§ **EXERCISE DIRECTIONS**
As the answer, give exactly the lines of the records below from the one with "Світлий контраст" through the one with "markedsføring af for", ends included and pictures left out.

§ **RECORD SET**
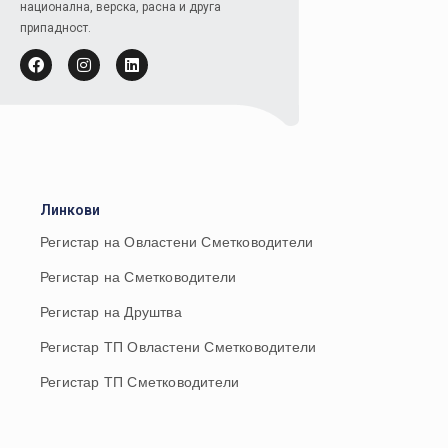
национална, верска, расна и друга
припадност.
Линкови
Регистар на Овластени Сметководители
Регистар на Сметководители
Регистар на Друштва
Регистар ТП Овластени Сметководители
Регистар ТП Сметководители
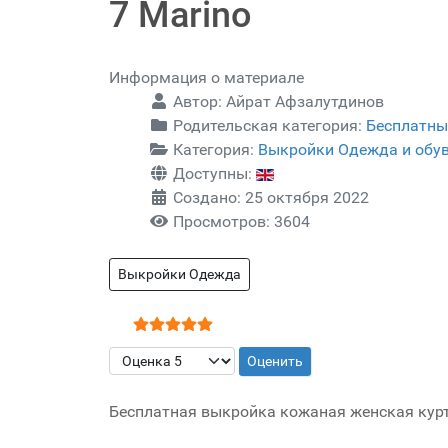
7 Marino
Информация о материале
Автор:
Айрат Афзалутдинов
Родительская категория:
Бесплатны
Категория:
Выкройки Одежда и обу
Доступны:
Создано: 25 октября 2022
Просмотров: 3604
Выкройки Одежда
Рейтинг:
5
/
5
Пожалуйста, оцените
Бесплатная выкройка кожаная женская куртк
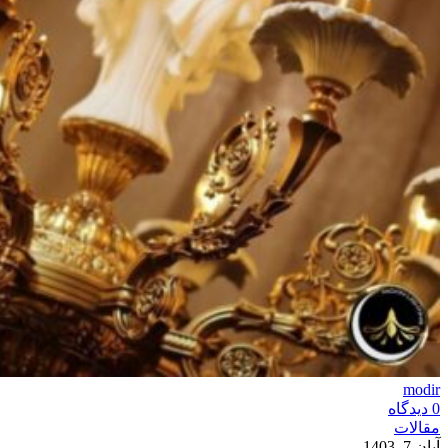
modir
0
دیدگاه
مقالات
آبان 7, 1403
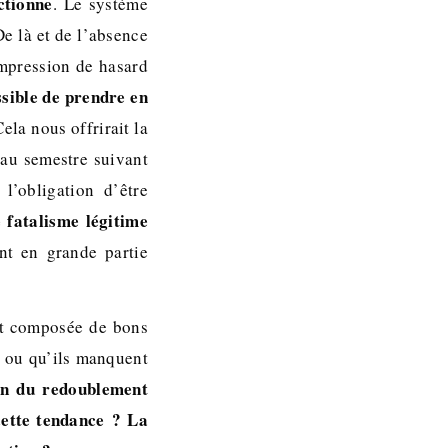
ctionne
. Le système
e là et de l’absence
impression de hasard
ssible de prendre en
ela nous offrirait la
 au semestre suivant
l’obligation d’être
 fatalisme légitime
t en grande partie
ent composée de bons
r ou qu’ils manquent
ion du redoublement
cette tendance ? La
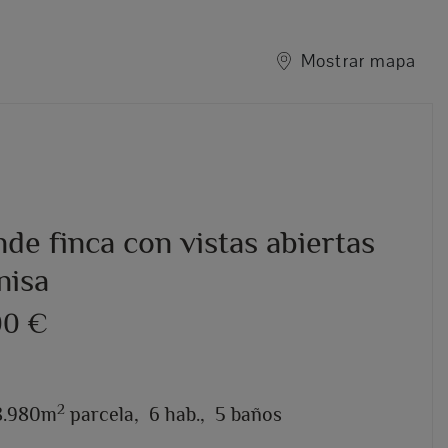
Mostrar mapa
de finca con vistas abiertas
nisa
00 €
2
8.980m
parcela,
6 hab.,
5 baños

...

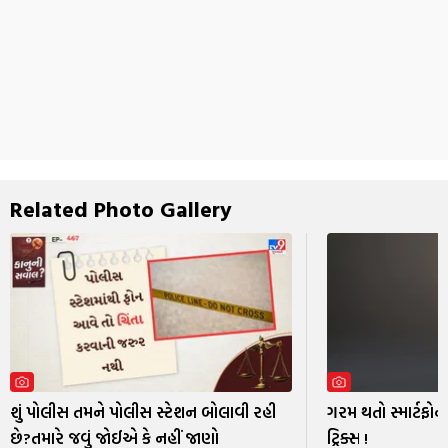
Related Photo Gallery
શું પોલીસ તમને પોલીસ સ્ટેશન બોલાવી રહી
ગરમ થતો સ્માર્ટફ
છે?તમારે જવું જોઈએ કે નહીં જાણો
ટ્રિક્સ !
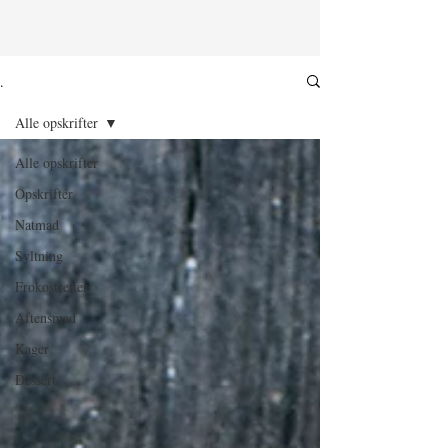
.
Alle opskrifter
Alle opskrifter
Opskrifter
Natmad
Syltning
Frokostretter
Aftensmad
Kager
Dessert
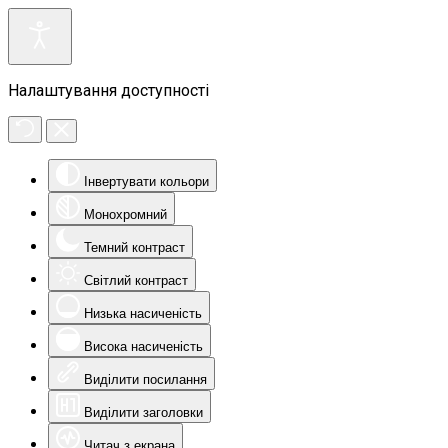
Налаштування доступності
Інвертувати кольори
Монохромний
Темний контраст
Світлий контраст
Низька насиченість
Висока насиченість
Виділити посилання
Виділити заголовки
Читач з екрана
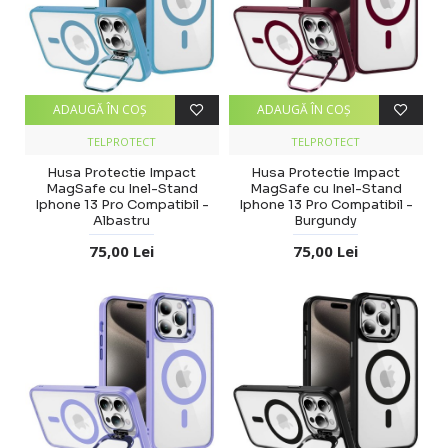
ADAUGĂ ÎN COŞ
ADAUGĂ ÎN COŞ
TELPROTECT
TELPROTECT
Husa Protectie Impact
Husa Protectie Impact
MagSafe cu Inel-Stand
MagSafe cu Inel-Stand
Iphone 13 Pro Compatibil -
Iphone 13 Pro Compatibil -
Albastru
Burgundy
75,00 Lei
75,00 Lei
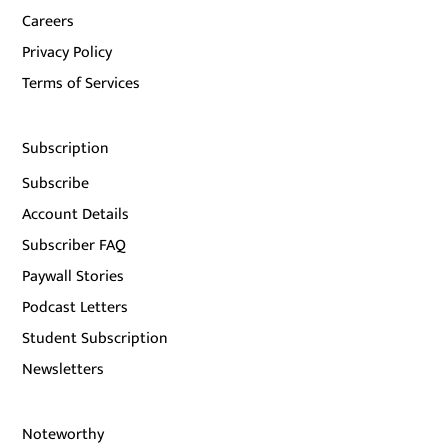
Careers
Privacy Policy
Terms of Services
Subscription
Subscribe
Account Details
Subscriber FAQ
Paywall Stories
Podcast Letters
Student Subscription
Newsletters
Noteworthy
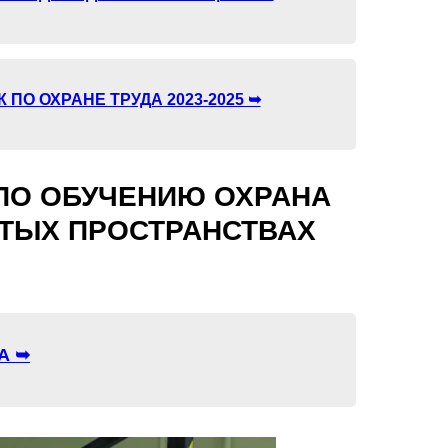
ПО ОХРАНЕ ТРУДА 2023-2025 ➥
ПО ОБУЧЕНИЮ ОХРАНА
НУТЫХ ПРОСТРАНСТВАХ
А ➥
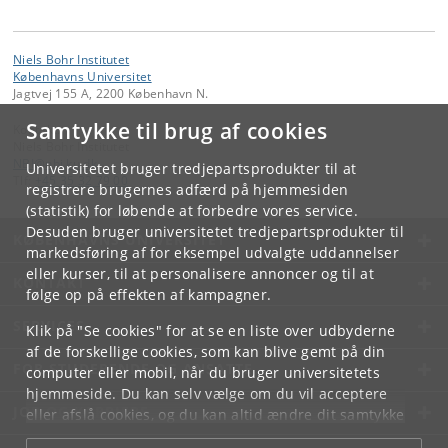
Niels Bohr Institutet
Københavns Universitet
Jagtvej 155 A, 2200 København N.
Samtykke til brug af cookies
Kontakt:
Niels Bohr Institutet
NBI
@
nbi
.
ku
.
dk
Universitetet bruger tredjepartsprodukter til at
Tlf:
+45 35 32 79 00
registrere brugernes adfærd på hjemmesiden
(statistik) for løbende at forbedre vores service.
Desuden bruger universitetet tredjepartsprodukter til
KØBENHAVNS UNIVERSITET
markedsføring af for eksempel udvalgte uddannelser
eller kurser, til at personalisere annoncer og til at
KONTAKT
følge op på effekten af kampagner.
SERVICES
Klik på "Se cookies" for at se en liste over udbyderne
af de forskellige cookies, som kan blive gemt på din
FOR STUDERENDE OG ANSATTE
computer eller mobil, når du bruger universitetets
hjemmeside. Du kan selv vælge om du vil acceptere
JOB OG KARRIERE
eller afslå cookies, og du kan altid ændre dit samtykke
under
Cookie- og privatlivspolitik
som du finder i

§ **THE ANSWER**
Світлий контраст
Низька насиченість
Висока насиченість
Виділити посилання
Виділити заголовки
Читач з екрана
ADAUGĂ ÎN COŞ
ADAUGĂ ÎN COŞ
TELPROTECT
TELPROTECT
Husa Protectie Impact
Husa Protectie Impact
MagSafe cu Inel-Stand
MagSafe cu Inel-Stand
Iphone 13 Pro Compatibil -
Iphone 13 Pro Compatibil -
Albastru
Burgundy
75,00 Lei
75,00 Lei
Careers
Privacy Policy
Terms of Services
Subscription
Subscribe
Account Details
Subscriber FAQ
Paywall Stories
Podcast Letters
Student Subscription
Newsletters
Noteworthy
ПО ОХРАНЕ ТРУДА 2023-2025 ➥
ПО ОБУЧЕНИЮ ОХРАНА
НУТЫХ ПРОСТРАНСТВАХ
А ➥
Niels Bohr Institutet
Københavns Universitet
Jagtvej 155 A, 2200 København N.
Samtykke til brug af cookies
Kontakt:
Niels Bohr Institutet
NBI
@
nbi
.
ku
.
dk
Universitetet bruger tredjepartsprodukter til at
Tlf:
+45 35 32 79 00
registrere brugernes adfærd på hjemmesiden
(statistik) for løbende at forbedre vores service.
Desuden bruger universitetet tredjepartsprodukter til
KØBENHAVNS UNIVERSITET
markedsføring af for eksempel udvalgte uddannelser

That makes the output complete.